▶ Written problem A
According to the article on Pabumath, what kind of seal was among the artifacts found at the site?

▶ Selection
- Pabumath
- Coordinates: 23°37′N 70°31′E﻿ / ﻿23.617°N 70.517°E
- Country: India
- Province: Gujarath
- District: Kutch
- Taluka: Nakhtrana
- Time zone: UTC+5.30 (Indian Standard Time)

= Pabumath =

Pabumath is an Indus Valley Civilisation archaeological site near Suvai village in Rapar Taluka of Kutch district, Gujarat, India.

==Excavation==
The Archaeological Survey of India excavated the site in 1977–78, 1978–79, and 1980-81.

==Findings==
A large building complex was discovered during the 1980-81 excavations, along with artifacts that included a unicorn seal, shell bangles, beads, copper bangles, needles, antimony rods, steatite micro beads; pottery including large and medium size jars, beaker, dishes, dish-on-stand, perforated jars, and more; and fine red pottery with black painted designs. Animal remains of cattle, buffalo, fish, sheep, wild pig and rabbits were also found.

▶ Written problem B
Rewrite the records, starting at the beginning of the records and ending at the line that contains "d''4-. b'8 d''8 |", with both ends included. Replace "Violin" with "Fiddle", leave everything else unchanged, and omit the pictures.

▶ Excerpted records

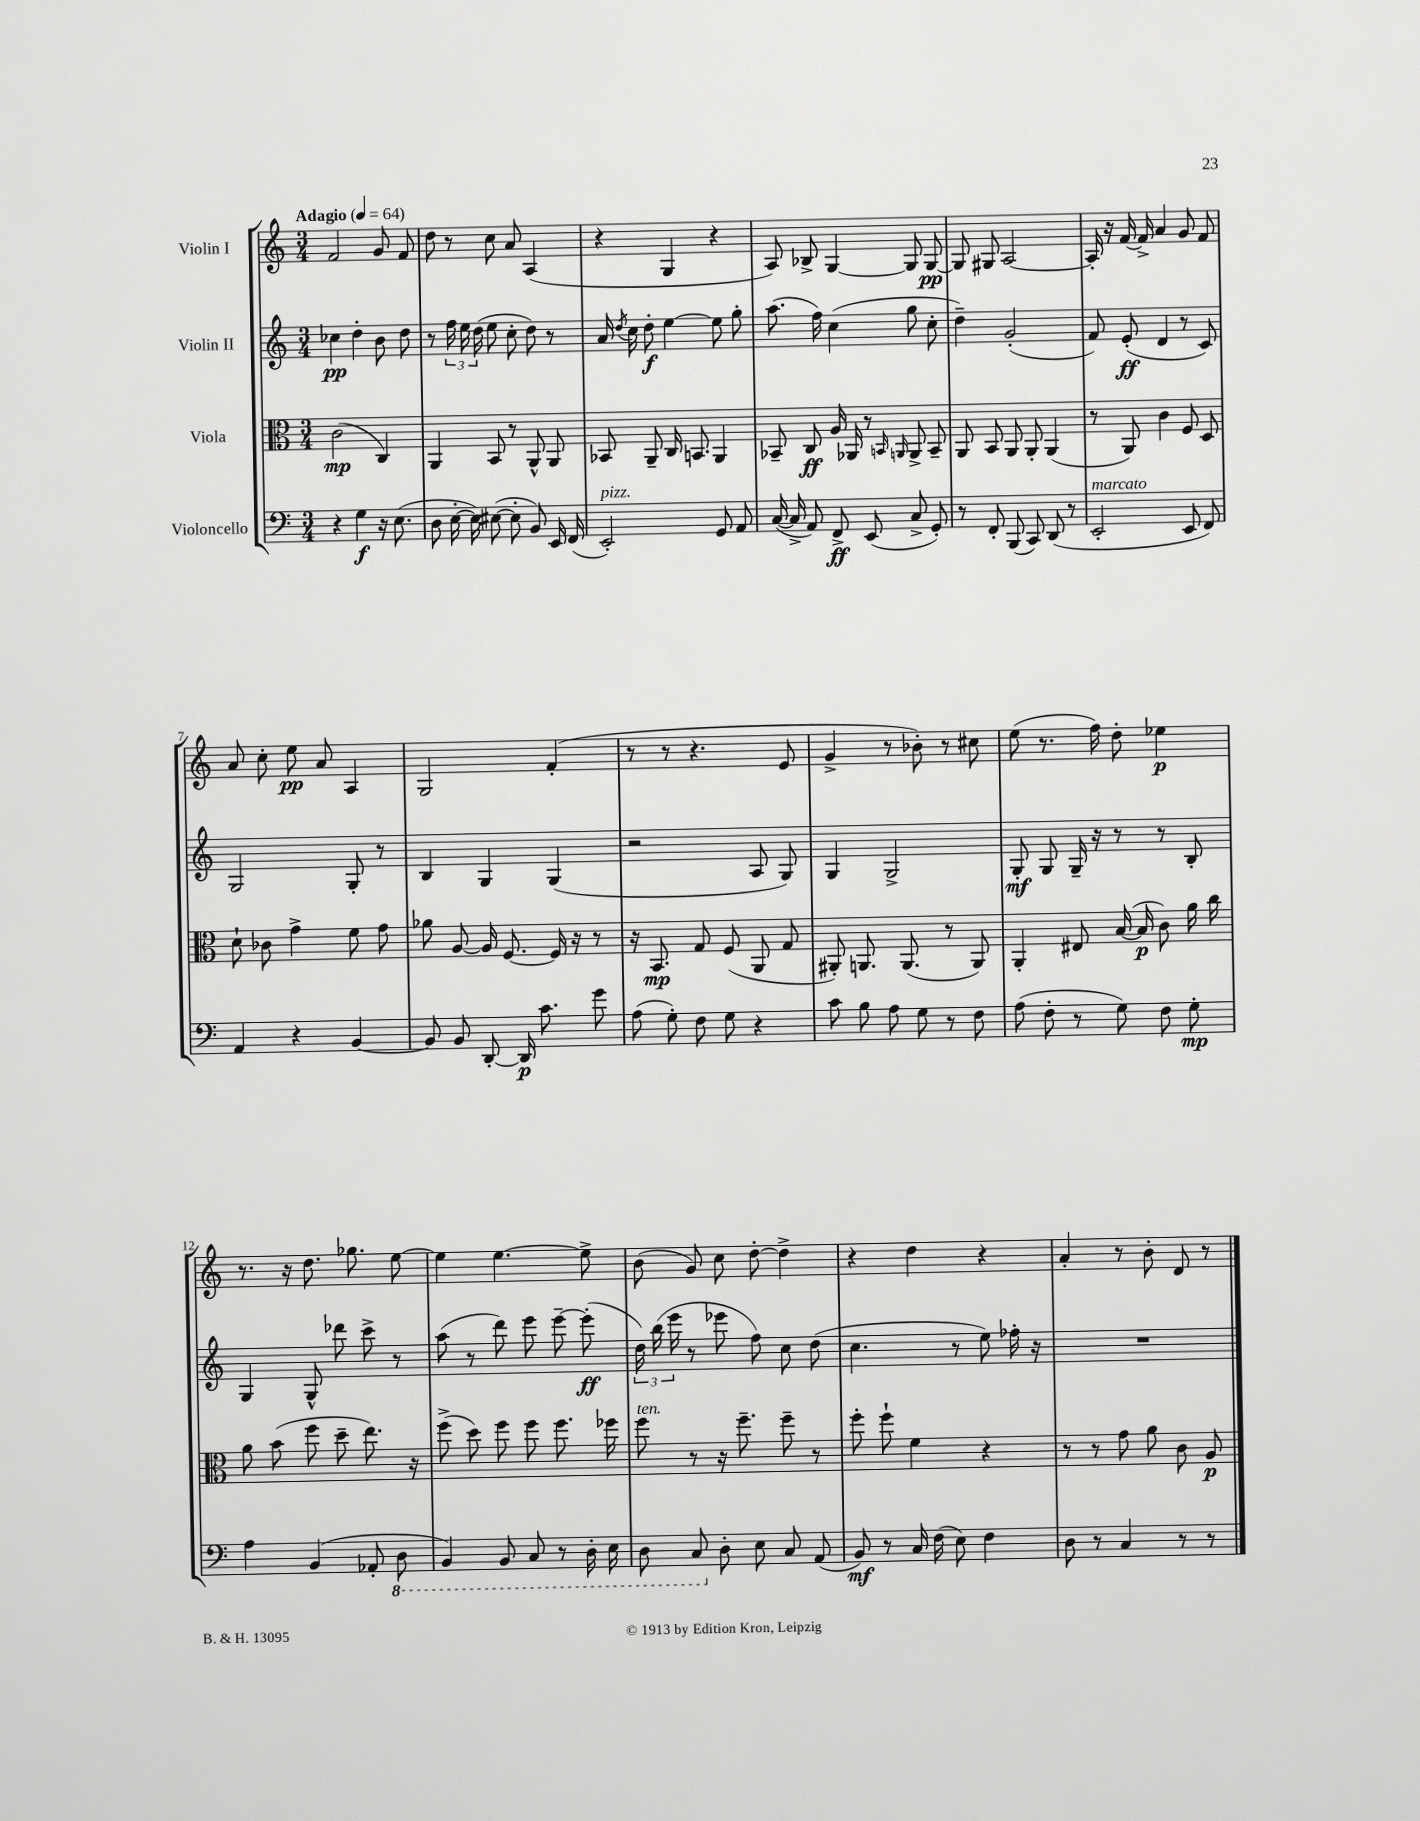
<<
\new StaffGroup <<
\new Staff = "s0" \with { instrumentName = "Violin I" } {
    \clef treble \key c \major \numericTimeSignature \time 3/4 \tempo "Adagio" 4 = 64
    \autoBeamOff f'2 g'8 f'8 |
    d''8 r8 c''8 a'8 a4( |
    r4 g4 r4 |
    a8) bes8-> g4~ g8 g8~\pp |
    g8 gis8 a2~ |
    a16-. r16 f'16~ f'16-> a'4 g'8 f'8 |
    a'8 c''8-. e''8\pp a'8 a4 |
    g2 f'4-.( |
    r8 r8 r4. e'8 |
    g'4-> r8 bes'8-.) r8 cis''8 |
    e''8( r8. f''16) d''8-. ees''4\p |
    r8. r16 d''8. ges''8. e''8~ |
    e''4 e''4.~ e''8-> |
    b'8( g'8) c''8 d''8~-. d''4-> |
    r4 d''4 r4 |
    a'4-. r8 b'8-. d'8 r8 \bar "|." |
}
\new Staff = "s1" \with { instrumentName = "Violin II" } {
    \clef treble \key c \major \numericTimeSignature \time 3/4
    \autoBeamOff ces''4\pp d''4-. b'8 d''8 |
    r8 \tuplet 3/2 { f''16 e''16 d''16( } e''8 c''8-. d''8) r8 |
    a'16 \acciaccatura { d''8 } c''16 d''8-.\f e''4~ e''8 g''8-. |
    a''8.( f''16) c''4( g''8 c''8-. |
    d''4--) g'2-.( |
    f'8) e'8-.\ff( d'4 r8 c'8) |
    g2 g8-. r8 |
    b4 g4 g4( |
    r2 a8 g8) |
    g4 g2-> |
    g8-.\mf g8 g16-- r16 r8 r8 b8-. |
    g4 g8-^ des'''8 c'''8-> r8 |
    a''8( r8 d'''8) e'''8 e'''8~-- e'''8-.\ff( |
    \tuplet 3/2 { d''16) b''16( e'''16 } r8 ees'''8 f''8) c''8 d''8( |
    c''4. r8 e''8) fes''16-. r16 |
    R2. \bar "|." |
}
\new Staff = "s2" \with { instrumentName = "Viola" } {
    \clef alto \key c \major \numericTimeSignature \time 3/4
    \autoBeamOff c'2\mp( c4) |
    a,4 b,8 r8 a,8-^ a,8 |
    bes,8 a,8-- c16 b,8. a,4 |
    bes,8-- c8\ff a16 aes,16 r8 \grace { b,16 a,16 } a,8-> b,8-- |
    a,8 b,8 a,8 a,8-. a,4( |
    r8 a,8) c'4 f8 d8 |
    d'8-! ces'8 g'4-> f'8 g'8 |
    aes'8 a8~ a16 f8.~ f16 r16 r8 |
    r16 b,8.\mp g8 f8( a,8 g8 |
    ais,8-.) a,8. a,8.( r8 a,8) |
    a,4-. eis8 b16~( b16\p c'8) a'16 c''16 |
    a'8 b'8( f''8 d''8-- e''8.) r16 |
    f''8->( d''8) f''8 f''8 f''8. fes''16 |
    f''8^\markup { \italic "ten." } r8 r16 f''8.-- f''8-- r8 |
    f''8-. f''8-! f'4 r4 |
    r8 r8 g'8 a'8 c'8 a8\p \bar "|." |
}
\new Staff = "s3" \with { instrumentName = "Violoncello" } {
    \clef bass \key c \major \numericTimeSignature \time 3/4
    \autoBeamOff r4 g4\f r16 e8.( |
    d8 e16~-. e16) eis8~( eis8-. b,8) e,16 f,16( |
    e,2-.^\markup { \italic "pizz." }) g,8 a,8 |
    c16~( c16-> a,8) f,8->\ff e,8( c8-> g,8-.) |
    r8 f,8-. b,,8( c,8) d,8( r8 |
    e,2-.^\markup { \italic "marcato" } e,8 f,8) |
    a,4 r4 b,4~ |
    b,8 b,8 d,8~-. d,16\p c'8. g'8 |
    a8( g8-.) f8 g8 r4 |
    c'8 b8 a8 g8 r8 f8 |
    a8( f8-. r8 g8) f8 g8-.\mp |
    a4 b,4( aes,8-. \ottava #-1 d,8 |
    b,,4) b,,8 c,8 r8 d,16-. e,16 |
    d,8 c,8 \ottava #0 d8-. e8 c8 a,8( |
    b,8\mf) r8 c16 f16( e8) f4 |
    d8 r8 c4 r8 r8 \bar "|." |
}
>>
>>
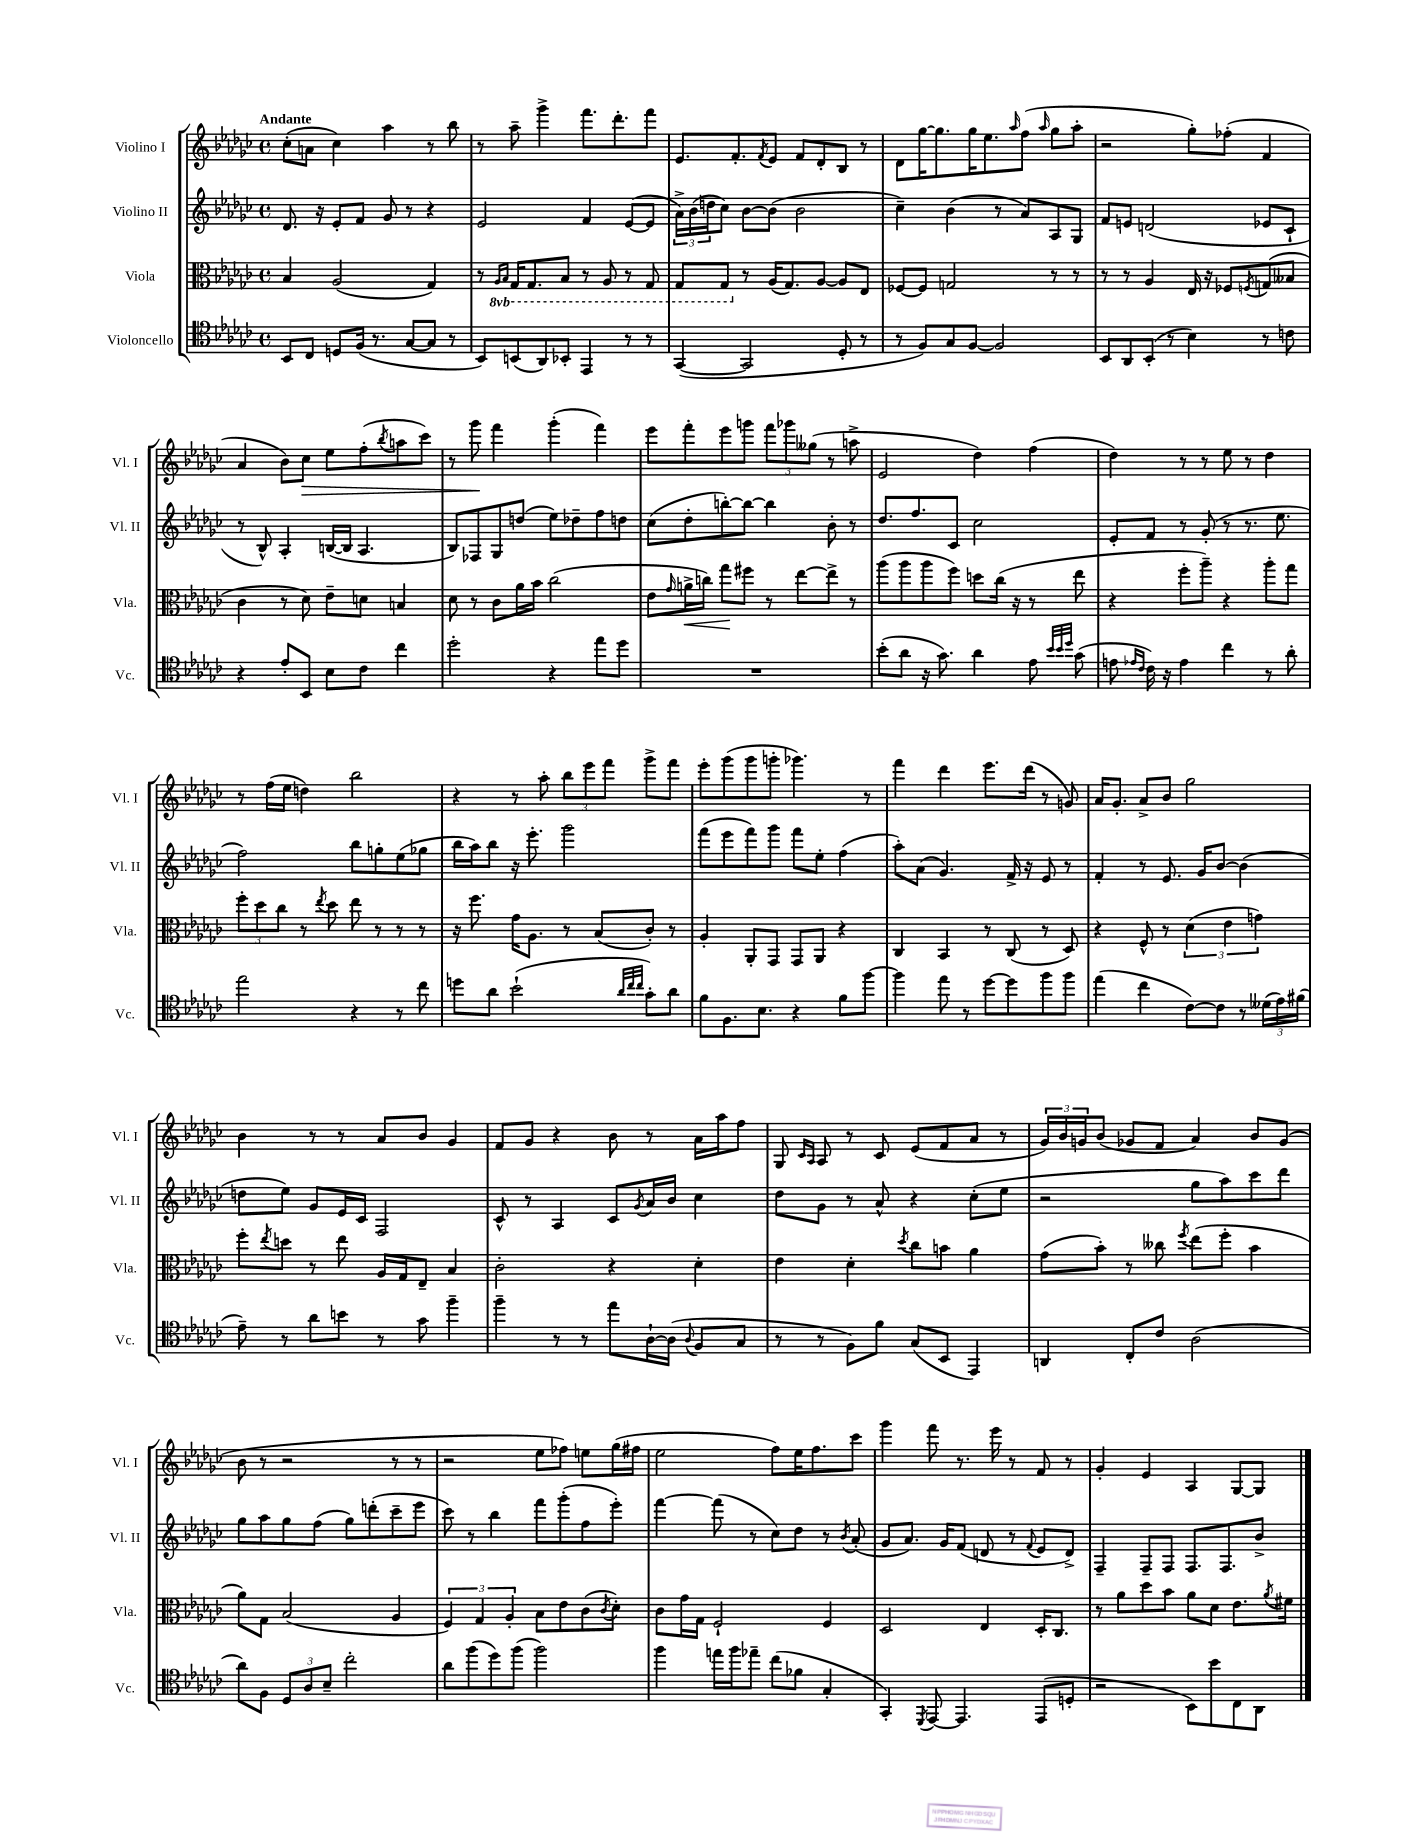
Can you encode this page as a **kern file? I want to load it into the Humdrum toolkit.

**kern	**kern	**kern	**kern
*staff4	*staff3	*staff2	*staff1
*clefC4	*clefC3	*clefG2	*clefG2
*k[b-e-a-d-g-c-]	*k[b-e-a-d-g-c-]	*k[b-e-a-d-g-c-]	*k[b-e-a-d-g-c-]
*M4/4	*M4/4	*M4/4	*M4/4
*met(c)	*met(c)	*met(c)	*met(c)
8BB-	4B-	8.d-	(8cc-'
8C-	.	.	8a
.	.	16r	.
8D	(2A-	8e-'	4cc-)
(16F	.	8f	.
8.r	.	.	.
.	.	8g-	4aa-
[8G-	.	8r	.
8G-]	4G-)	4r	8r
8r	.	.	8bb-
=	=	=	=
8BB-)	8r	2e-	8r
.	16qqAA-	.	.
.	16qqBB-	.	.
(8BB	16GG-	.	8aa-~
.	8.GG-	.	.
8AA-)	.	.	4ggg-^
8BB-'	8BB-	.	.
4EE-	8r	4f	8.fff
.	8AA-	.	.
.	.	.	8.ddd-'
8r	8r	([8e-	.
8r	8GG-	8e-]	8fff
=	=	=	=
([4GG-	8GG-	24a-^)	8.e-
.	.	(24b-	.
.	.	24dd	.
.	8GG-	8cc-)	.
.	.	.	8.f'
2GG-]	8r	[8b-	.
.	.	.	8qf
.	(16A-	(8b-]	8e-
.	8.G-)	.	.
.	.	2b-	8f
.	[8A-	.	8d-'
8D-'	8A-]	.	8B-
8r	8E-	.	8r
=	=	=	=
8r	[8F-	4cc-~)	8d-
8F)	8F-]	.	[16gg-
.	.	.	8.gg-]
8G-	2G	(4b-	.
[8F	.	.	16gg-
.	.	.	8.ee-
2F]	.	8r	.
.	.	.	16qqaa-
.	.	8a-)	(8ff
.	.	.	16qqaa-
.	8r	8A-	8gg-
.	8r	8G-	8aa-'
=	=	=	=
8BB-	8r	8f	2r
8AA-	8r	8e	.
(8BB-'	4A-	(2d	.
8r	.	.	.
4B-)	16E-	.	8gg-')
.	16r	.	.
.	8F-	.	(8ff-'
.	8qF	.	.
8r	(8G	8e-	4f
8c	8B--	8c-`	.
=	=	=	=
4r	4c-	8r	4a-
.	.	8B-^^)	.
8e-'	8r	4A-'	8b-)
8BB-	8d-)	.	8cc-
8B-	8e-~	([16B	8ee-
.	.	16B]	.
8c-	8d	4.A-	(8ff'
.	.	.	8qbb-
4cc-	4B	.	8aa
.	.	.	8ccc-)
=	=	=	=
2dd-'	8d-	8B-)	8r
.	8r	8F-	8ggg-
.	8c-	8G-	4fff
.	16a-	(8dd	.
.	16b-	.	.
4r	(2cc-	8ee-)	(4ggg-'
.	.	8dd-~	.
8ee-	.	8ff	4fff)
8dd-	.	8dd	.
=	=	=	=
1r	8e-	(8cc-	8eee-
.	16qqg-	.	.
.	16a^	8dd-'	8fff'
.	16cc)	.	.
.	8gg-	[8bb')	8eee-
.	8ff#	8bb_	8ggg
.	8r	4bb]	12fff
.	.	.	12ggg-
.	[8ee-	.	.
.	.	.	(12gg--
.	8ee-^]	8b-'	8r
.	8r	8r	8aa^
=	=	=	=
(8b-'	(8aa-	8.dd-	2e-
8a-	8aa-	.	.
.	.	8.ff	.
16r	8aa-	.	.
8.g-)	.	.	.
.	8ff)	8c-	.
4a-	8dd	2cc-	4dd-)
.	(16cc-	.	.
.	16r	.	.
8e-	8r	.	(4ff
32qqb-	.	.	.
32qqb-	.	.	.
32qqdd-	.	.	.
(8g-	8ee-	.	.
=	=	=	=
8e	4r	8e-'	4dd-)
16qqe-	.	.	.
16qqc-	.	.	.
16c-)	.	8f	.
16r	.	.	.
4e-	8ff'	8r	8r
.	8aa-~)	(8g-'	8r
4cc-	4r	8r	8ee-
.	.	8.r	8r
8r	8aa-'	.	4dd-
.	.	8.ee-	.
8a-'	8gg-	.	.
=	=	=	=
2ee-	12ff'	2ff)	8r
.	12dd-	.	.
.	.	.	(16ff
.	12cc-	.	.
.	.	.	16ee-
.	8r	.	4dd)
.	8qee-	.	.
.	8dd-	.	.
4r	8ee-	8bb-	2bb-
.	8r	8gg'	.
8r	8r	(8ee-	.
8cc-	8r	8gg-	.
=	=	=	=
8dd	16r	16bb-	4r
.	8.ff	16aa-)	.
8a-	.	8bb-	.
(2b-`	16g-	16r	8r
.	8.A-	8.eee-'	.
.	.	.	8aa-'
.	8r	2ggg-	12bb-
.	.	.	12eee-
.	(8B-	.	.
.	.	.	12fff
32qqa-	.	.	.
32qqcc-	.	.	.
32qqcc-	.	.	.
8g-')	8c-')	.	8ggg-^
8a-	8r	.	8fff
=	=	=	=
8f	4A-'	(8fff	8eee-'
8.F	.	8eee-	(8ggg-
.	8AA-'	8fff)	8ggg-
8.B-	.	.	.
.	8GG-	8ggg-	8ggg'
4r	8GG-	8fff	4.ggg-)
.	8AA-	8ee-'	.
8f	4r	(4ff	.
[8ff	.	.	8r
=	=	=	=
4ff]	4C-	8aa-')	4fff
.	.	(8a-	.
8ee-	4BB-	4.g-)	4ddd-
8r	.	.	.
[8dd-	8r	.	8.eee-
8dd-]	(8C-	16f^	.
.	.	16r	(16ddd-
8ff	8r	8e-	8r
8ff	8D-)	8r	8g)
=	=	=	=
(4ee-	4r	4f'	16a-
.	.	.	8.g-'
4cc-	8F^^	8r	8a-^
.	8r	8.e-	8b-
[8c-)	(6d-	.	2gg-
.	.	16g-	.
8c-]	.	[8b-	.
.	6e-	.	.
8r	.	(4b-]	.
.	6g)	.	.
(24d--	.	.	.
24e-)	.	.	.
(24f#	.	.	.
=	=	=	=
8e-~)	8ff'	8dd	4b-
.	8qee-	.	.
8r	8dd	8ee-)	.
8a-	8r	8g-	8r
8b	8ee-	16e-	8r
.	.	16c-	.
8r	16A-	2F	8a-
.	16G-	.	.
8g-	8E-~	.	8b-
4ff~	4B-	.	4g-
=	=	=	=
4ff~	2c-'	8c-^^	8f
.	.	8r	8g-
8r	.	4A-	4r
8r	.	.	.
8ee-	4r	8c-	8b-
.	.	8qg-	.
[16A-`	.	16a-	8r
(16A-]	.	16b-	.
8qqA-	.	.	.
8F	4d-'	4cc-	16a-
.	.	.	16aa-
8G-	.	.	8ff
=	=	=	=
8r	4e-	8dd-	8G-
.	.	.	16qqc-
.	.	.	16qqA-
8r	.	8g-	8A-
8F)	4d-'	8r	8r
8f	.	8a-^^	8c-
.	8qdd-	.	.
(8G-	8cc-	4r	(8e-
8BB-	8b	.	8f
4EE-)	4a-	(8cc-'	8a-
.	.	8ee-	8r
=	=	=	=
4AA	(8g-	2r	24g-)
.	.	.	24b-
.	.	.	24g
.	8b-')	.	(8b-
8C-'	8r	.	8g-
8c-	8cc--	.	8f
.	8qff	.	.
(2A-	(8ee-	8gg-	4a-)
.	8ff'	8aa-)	.
.	4b-	8ccc-	8b-
.	.	8ddd-	(8g-
=	=	=	=
8a-)	8a-)	8gg-	8b-
8F	8G-	8aa-	8r
12D-	(2B-	8gg-	2r
12A-	.	.	.
.	.	(8ff	.
12B-~	.	.	.
2cc-'	.	8gg-)	.
.	.	(8ddd'	.
.	4A-	8ccc-~	8r
.	.	8eee-	8r
=	=	=	=
8a-	6F)	8ccc-)	2r
(8ff	.	8r	.
.	6G-	.	.
8dd-)	.	4bb-	.
.	6A-'	.	.
(8ff	.	.	.
2ff)	8B-	8fff	8ee-
.	8e-	(8ggg-'	8ff-)
.	(8c-	8ff	8ee
.	8qc-	.	.
.	8d-')	8eee-')	(16gg-
.	.	.	16ff#
=	=	=	=
4ff	8c-	[4fff	2ee-
.	16g-	.	.
.	16G-	.	.
16ee	2F`	(8fff]	.
16ff	.	.	.
8ee-~	.	8r	.
(8cc-	.	8cc-)	8ff)
8f-	.	8dd-	16ee-
.	.	.	8.ff
4G-'	4F	8r	.
.	.	8qb-	.
.	.	(8a-'	8ccc-
=	=	=	=
4GG-')	2D-	8g-	4ggg-
.	.	8.a-)	.
8qDD-	.	.	.
[8EE-	.	.	8fff
.	.	16g-	.
4.EE-]	.	(8f	8.r
.	4E-	8d	.
.	.	.	16eee-
.	.	8r	8r
.	.	8qqf	.
(8EE-	16D-'	8e-	8f
.	8.C-	.	.
8D'	.	8d^)	8r
=	=	=	=
2r	8r	4F~	4g-'
.	8a-	.	.
.	8dd-	8F~	4e-
.	8b-	8F	.
8BB-)	8a-	8.F	4A-
8b-	8d-	.	.
.	.	8.F	.
8C-	8.e-	.	[8G-
8AA-	.	8b-^	8G-]
.	8qa-	.	.
.	16f#	.	.
==	==	==	==
*-	*-	*-	*-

▶ Solution A
A unicorn seal.

▶ Solution B
<<
\new StaffGroup <<
\new Staff = "s0" \with { instrumentName = "Fiddle I" } {
    \clef treble \key c \major \numericTimeSignature \time 3/4 \tempo "Adagio" 4 = 64
    \autoBeamOff f'2 g'8 f'8 |
    d''8 r8 c''8 a'8 a4( |
    r4 g4 r4 |
    a8) bes8-> g4~ g8 g8~\pp |
    g8 gis8 a2~ |
    a16-. r16 f'16~ f'16-> a'4 g'8 f'8 |
    a'8 c''8-. e''8\pp a'8 a4 |
    g2 f'4-.( |
    r8 r8 r4. e'8 |
    g'4-> r8 bes'8-.) r8 cis''8 |
    e''8( r8. f''16) d''8-. ees''4\p |
    r8. r16 d''8. ges''8. e''8~ |
    e''4 e''4.~ e''8-> |
    b'8( g'8) c''8 d''8~-. d''4-> |
    r4 d''4 r4 |
    a'4-. r8 b'8-. d'8 r8 \bar "|." |
}
\new Staff = "s1" \with { instrumentName = "Fiddle II" } {
    \clef treble \key c \major \numericTimeSignature \time 3/4
    \autoBeamOff ces''4\pp d''4-. b'8 d''8 |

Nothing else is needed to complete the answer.